▶ [PAGE TEXT]:
The Bitcoin cryptocurrency makes extensive use of the SHA-256 hash function. This hash function (in common with many others) takes a block of data and generates a long number (a "hash" or "digest") from it. Retrying the function with slightly different data is overwhelmingly likely to result in a completely different hash. Bitcoin mining requires that you find blocks with hashes smaller than a target value. This target value is set by the current "difficulty level", which adjusted is so that the average time between each sucessful mining operation remains approximately ten minutes. The format of these blocks (Bitcoin Headers) is described here. In practice, the only way to do this is to keep changing the data in some way, then retry the hash function over and over again. The Bitcoin header contains a value called a "nonce" that is specifically designed for this purpose, though the time field can also be used (within limits).

The probability of a given header having a suitably small hash is amazingly small. As a result, realistic mining rigs use dedicated hardware and are capable of trying different hashes at rates measured in tera (trillion, or 10¹²) hashes per second (Th/s). There is clearly no way that an 8-bit microprocessor designed in the 1970s (a Z80) can compete with this.

▶ [DATASET]:
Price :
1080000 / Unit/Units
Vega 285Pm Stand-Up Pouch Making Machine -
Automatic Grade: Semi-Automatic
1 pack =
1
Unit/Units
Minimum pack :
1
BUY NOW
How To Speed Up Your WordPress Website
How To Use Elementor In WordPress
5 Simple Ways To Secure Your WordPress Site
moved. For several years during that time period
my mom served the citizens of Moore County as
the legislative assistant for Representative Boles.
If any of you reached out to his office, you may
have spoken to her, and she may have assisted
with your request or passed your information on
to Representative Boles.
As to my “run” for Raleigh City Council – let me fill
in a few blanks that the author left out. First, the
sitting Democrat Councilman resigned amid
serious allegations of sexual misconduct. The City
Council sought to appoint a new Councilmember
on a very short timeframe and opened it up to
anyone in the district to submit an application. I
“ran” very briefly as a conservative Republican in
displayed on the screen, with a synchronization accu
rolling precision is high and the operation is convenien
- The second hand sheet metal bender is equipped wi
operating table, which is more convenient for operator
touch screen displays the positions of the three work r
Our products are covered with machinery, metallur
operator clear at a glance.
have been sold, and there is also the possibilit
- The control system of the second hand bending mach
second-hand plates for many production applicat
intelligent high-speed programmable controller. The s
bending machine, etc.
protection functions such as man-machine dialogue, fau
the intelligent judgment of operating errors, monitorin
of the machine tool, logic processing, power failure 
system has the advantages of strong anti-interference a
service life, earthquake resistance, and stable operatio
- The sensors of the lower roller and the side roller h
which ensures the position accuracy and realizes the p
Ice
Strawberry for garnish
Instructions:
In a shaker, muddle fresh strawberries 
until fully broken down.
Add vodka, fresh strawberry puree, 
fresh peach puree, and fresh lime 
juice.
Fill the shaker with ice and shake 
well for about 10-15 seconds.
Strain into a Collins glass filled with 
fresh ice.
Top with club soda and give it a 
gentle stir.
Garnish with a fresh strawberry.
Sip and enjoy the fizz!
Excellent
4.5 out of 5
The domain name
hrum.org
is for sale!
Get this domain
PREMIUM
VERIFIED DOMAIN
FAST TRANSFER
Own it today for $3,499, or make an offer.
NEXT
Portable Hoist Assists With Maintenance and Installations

▶ [CHECK YOUR UNDERSTANDING]:
1/ From the Bitcoin mining text, repeat the passage starting at "The probability of" and ending at "compete with this.".
2/ Condense the paragraph in the Bitcoin mining text that begins "The probability of a given header" into a short bulleted list that keeps its main facts.
3/ Answer these questions from the Bitcoin mining text:
(a) Which hash function does Bitcoin make extensive use of?
(b) What average time between successful mining operations is the difficulty level adjusted to keep?
(c) Which microprocessor is named as unable to compete with mining rigs?

▶ [SOLUTIONS TO THE PROBLEMS]:
1/
The probability of a given header having a suitably small hash is amazingly small. As a result, realistic mining rigs use dedicated hardware and are capable of trying different hashes at rates measured in tera (trillion, or 10¹²) hashes per second (Th/s). There is clearly no way that an 8-bit microprocessor designed in the 1970s (a Z80) can compete with this.

2/
- A header is extremely unlikely to have a small enough hash.
- Realistic mining rigs therefore use dedicated hardware that tries hashes at rates measured in tera (trillion, or 10¹²) hashes per second (Th/s).
- An 8-bit microprocessor designed in the 1970s, the Z80, clearly cannot compete with this.

3/
(a) SHA-256.
(b) Approximately ten minutes.
(c) The Z80, an 8-bit microprocessor designed in the 1970s.